Here's how it works.

An employment officer hears your idea and sends your name to the Akaitcho Development Corporation.

The corporation evaluates the idea, and if it recommends you it sends an assessment to the department of Resources, Wildlife and Economic Development. If both parties find your idea sound, you can simultaneously collect employment insurance and work for yourself.

Then the corporation helps you complete a business plan and provides free seminars along the way.

This allowed Bowen to start her digital video business, Skywise Communications. Right now, she's offering communication services to clients, while saving enough money to buy the equipment she needs to make video for Web sites, television and other media.

The employment insurance money means she can cover her basic living expenses and still put her earnings towards equipment.

"Within months, I'll have enough to buy the hardware without having to apply for a business loan," she said.

Some of the seminars the corporation offers include bookkeeping, business law and proposal writing.

"We have an accountant that comes in and they ask him 50,000 questions," said Raymond St.
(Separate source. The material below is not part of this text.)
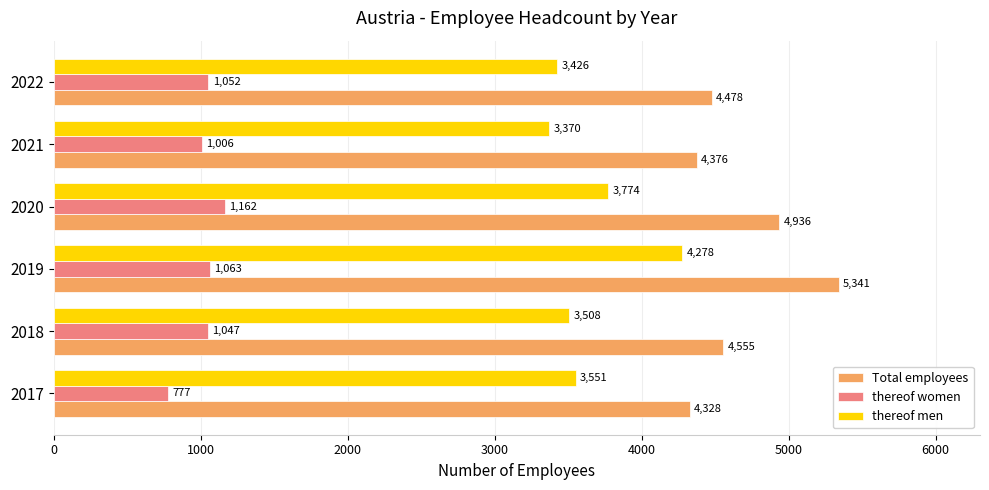

At which category is the sum across all series the highest?

2019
Arnaud of the Akaitcho Development Corporation.

One thing St. Arnaud doesn't like to see is a husband and wife going into business together. If a small business fails, many people rely on their spouse's income.

But if both take the risk, and "it goes wrong, they are both going down," St. Arnaud explains.

About 80 per cent of businesses fail in the first year, he said. "It's hard to make it out there."

However, he estimates that four out of five people on this program succeed.

"It's because the economy in Yellowknife is so good," he said.

"If things turned around and went bad, a lot of these people wouldn't make it."

Jimmy Hope, one of 20 others on the program, started Sa Kadatsilia Interpreting and Translation Services. He's an expert in the South Slavey Dene language and has specialized training in both medical and legal translation and business management.

Hope was laid off last January. Although he could have returned a month later, he decided to stick with self-employment.

"I like the freedom it offers," he said.

The business took off in May, when government departments were trying to spend money left over in their budgets, he said.

"Because of that, I found good contracts."